2. Take the following affirmative action in order to effectuate the purposes and policies of the Federal Service Labor - Management Relations Statute:

(a) Upon request furnish to National Federation of Federal Employees, Local 2068, or any other labor organization with equivalent status, services and facilities, including use of a union hall, on an impartial basis with the customary and routine services and facilities furnished National Association of Government Employees, Local R14-89, or any other incumbent labor organization.

(b) Post at its Fort Bliss facilities, copies of the attached Notice on forms to be furnished by the Federal Labor Relations Authority. Upon receipt of such forms, they shall be signed by a responsible official, and shall be posted and maintained for 60 consecutive days thereafter, in conspicuous places, including all bulletin boards and other places where notices to employees are customarily posted. Reasonable steps shall be taken to ensure that such Notices are not altered, defaced, or covered by any other material.

(e) Pursuant to section 2423.30 of the Authority's Rules and Regulations, notify the Regional Director, Region VI, Federal Labor Relations Authority, in writing, within 30 days from the date of this Order, as to what steps have been taken to comply herewith.

SAMUEL A. CHAITOVITZ
Administrative Law Judge

Dated: April 30, 1987
       Washington, D.C.

[ v29 p11 ]

                   NOTICE TO EMPLOYEES
                  POSTED BY ORDER OF THE
             FEDERAL LABOR RELATIONS AUTHORITY
          AN AGENCY OF THE UNITED STATES GOVERNMENT

We have been found by the Federal Labor Relations Authority to have committed an unfair labor practice. We have been ordered to post this Notice and abide by its provisions.

WE WILL NOT refuse to furnish National Federation of Federal Employees, Local 2068, or any other labor organization with equivalent status, services and facilities, including use of a union hall, on an impartial basis with the customary and routine services and facilities furnished National Association of Government Employees, Local R14-89, or any other incumbent labor organization.

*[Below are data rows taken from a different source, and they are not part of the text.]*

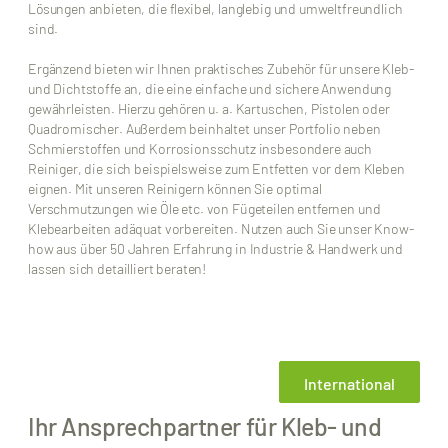
Lösungen anbieten, die flexibel, langlebig und umweltfreundlich
sind.
Ergänzend bieten wir Ihnen praktisches Zubehör für unsere Kleb-
und Dichtstoffe an, die eine einfache und sichere Anwendung
gewährleisten. Hierzu gehören u. a. Kartuschen, Pistolen oder
Quadromischer. Außerdem beinhaltet unser Portfolio neben
Schmierstoffen und Korrosionsschutz insbesondere auch
Reiniger, die sich beispielsweise zum Entfetten vor dem Kleben
eignen. Mit unseren Reinigern können Sie optimal
Verschmutzungen wie Öle etc. von Fügeteilen entfernen und
Klebearbeiten adäquat vorbereiten. Nutzen auch Sie unser Know-
how aus über 50 Jahren Erfahrung in Industrie & Handwerk und
lassen sich detailliert beraten!
International
Ihr Ansprechpartner für Kleb- und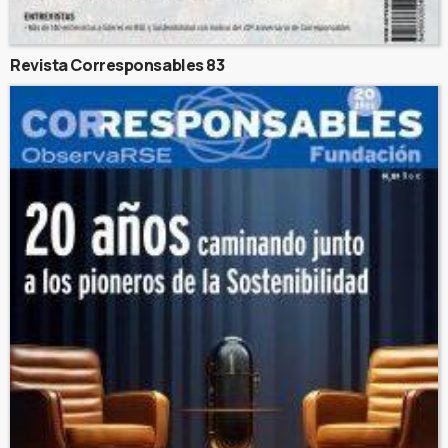
Revista Corresponsables 83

WE WILL NOT, in any like or related manner, interfere with, restrain, or coerce our employees in the exercise of their rights assured by the Federal Service Labor - Management Relations Statute.

WE WILL, upon request, furnish to National Federation of Federal Employees, Local 2068, or any other labor organization with equivalent status, services and facilities, including use of a union hall, on an impartial basis with the customary and routine services and facilities furnished National Association of Government Employees, Local R14-89, or any other incumbent labor organization.

                             _______________________________
                                       (Activity)

Dated:___________________ By:_______________________________
                               (Signature)   (Title)

This Notice must remain posted for 60 consecutive days from the date of posting and must not be altered, defaced or covered by any other material.

If employees have any questions concerning this Notice or compliance with any of its provisions, they may communicate directly with the Regional Director of the Federal Labor Relations Authority, Region VI, whose address is: 525 Griffin Street, Suite 926, Dallas, TX 75202, and whose telephone number is: (214) 767-4996. [PAGE]

FOOTNOTES

Footnote 1 NAGE Local R14-89 was permitted to intervene herein.

Footnote 2 This is admitted by the Army and NAGE Local R14-89 put on no witnesses to deny the union hall was used for campaigning.

Footnote 3 About 12 feet by 15 feet.

Footnote 4 This case involves Section 19(a)(3) of Executive Order 11491 which was substantially the same as Section 7116(a)(3) of the Statute.

Footnote 5 The Order herein provides for the posting of a Notice. The language of the Notice has been simplified and clarified and, it is submitted, will better effectuate the purposes of Statute than the notices previously issued by the Authority.